Glassford Alexander J, Yue Patrick, Sheikh Ahmad Y, Chun Hyung J, Zarafshar Shirin, Chan Denise A, Reaven Gerald M, Quertermous Thomas, Tsao Philip S
Department of Medicine, Stanford University Medical Center, Stanford, CA, USA.
Am J Physiol Endocrinol Metab. 2007 Dec;293(6):E1590-6. doi: 10.1152/ajpendo.00490.2007. Epub 2007 Sep 18.
Apelin, a novel peptide with significant cardioactive properties, is upregulated by insulin in adipocytes. However, the mechanism by which insulin promotes apelin production is unknown. Hypoxia-inducible factor-1 (HIF-1), a heterodimeric transcription factor involved in the angiogenic and metabolic responses to tissue hypoxia, has been shown to be activated by insulin in various settings. We therefore hypothesized that HIF-1 regulates insulin-mediated apelin expression in adipocytes. 3T3-L1 cells were differentiated into adipocytes in culture. For experiments, serum-starved 3T3-L1 cells were exposed to insulin and/or a 1% O(2) environment. Apelin expression was assessed using quantitative real-time PCR and ELISA. To directly assess the role of HIF-1 in apelin production, we differentiated mouse embryonic fibroblasts (MEFs) containing a targeted deletion of the HIF-1alpha gene into adipocytes and measured their response to insulin and hypoxia. Apelin expression in mature 3T3-L1 adipocytes was increased significantly by insulin and was attenuated by pharmacological inhibition of insulin signaling. Exposure of cells to either hypoxia or the chemical HIF activators cobalt chloride (CoCl(2)) and dimethyloxaloylglycine (DMOG) resulted in significant upregulation of apelin, consistent with a role for HIF in apelin induction. Moreover, hypoxia-, CoCl(2)-, DMOG-, and insulin-induced apelin expression were all attenuated in differentiated HIF-1alpha-deficient MEFs. In summary, in cultured 3T3-L1 adipocytes and differentiated MEFs, HIF-1 appears to be involved in hypoxia- and insulin-induced apelin expression.

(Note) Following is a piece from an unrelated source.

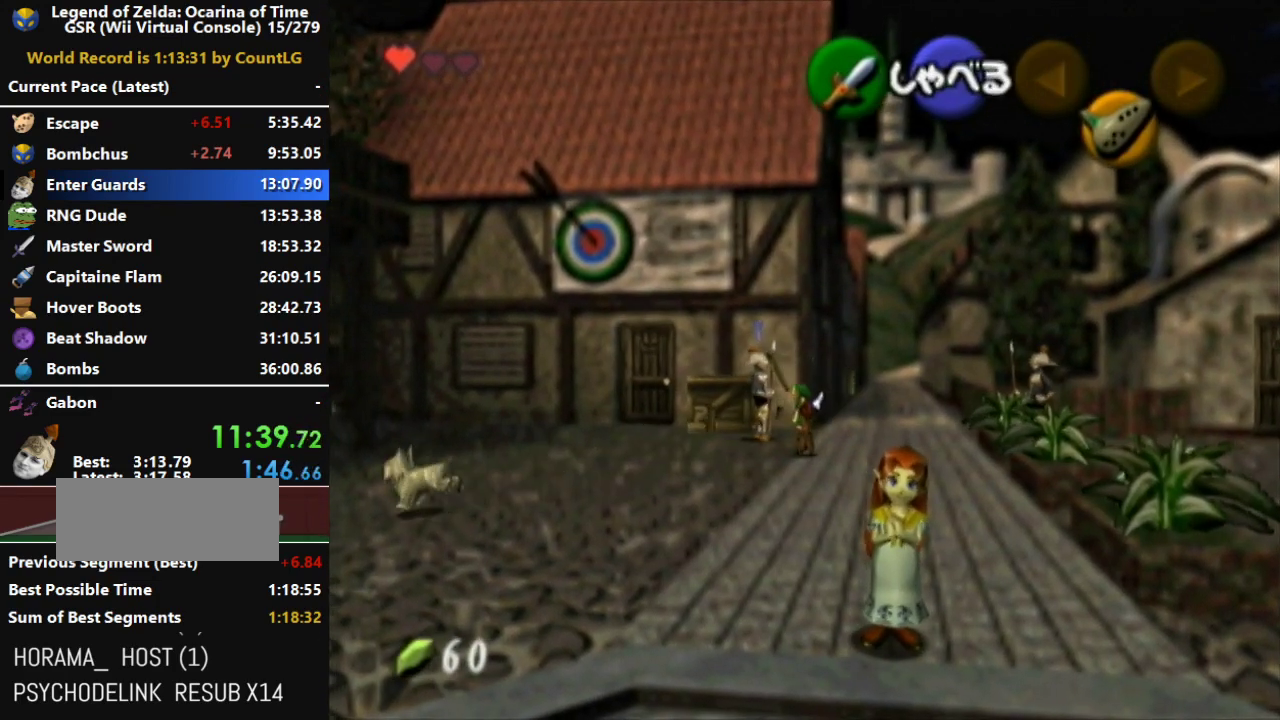
{"buttons": [], "left_stick": "right", "right_stick": "center", "events": [[167, "left_stick", "up"], [267, "left_stick", "up-right"], [417, "left_stick", "right"]]}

Apelin是一种具有显著心脏活性特性的新型肽,在脂肪细胞中受胰岛素上调。然而,胰岛素促进Apelin产生的机制尚不清楚。缺氧诱导因子-1(HIF-1)是一种参与组织缺氧的血管生成和代谢反应的异二聚体转录因子,已证实在各种情况下可被胰岛素激活。因此,我们推测HIF-1调节脂肪细胞中胰岛素介导的Apelin表达。3T3-L1细胞在培养中分化为脂肪细胞。实验中,将血清饥饿的3T3-L1细胞暴露于胰岛素和/或1% O₂环境中。使用定量实时PCR和ELISA评估Apelin表达。为直接评估HIF-1在Apelin产生中的作用,我们将含有HIF-1α基因靶向缺失的小鼠胚胎成纤维细胞(MEFs)分化为脂肪细胞,并测量它们对胰岛素和缺氧的反应。成熟3T3-L1脂肪细胞中的Apelin表达因胰岛素而显著增加,并因胰岛素信号的药理学抑制而减弱。细胞暴露于缺氧或化学HIF激活剂氯化钴(CoCl₂)和二甲基草酰甘氨酸(DMOG)导致Apelin显著上调,这与HIF在Apelin诱导中的作用一致。此外,缺氧、CoCl₂、DMOG和胰岛素诱导的Apelin表达在分化的HIF-1α缺陷型MEFs中均减弱。总之,在培养的3T3-L1脂肪细胞和分化的MEFs中,HIF-1似乎参与缺氧和胰岛素诱导的Apelin表达。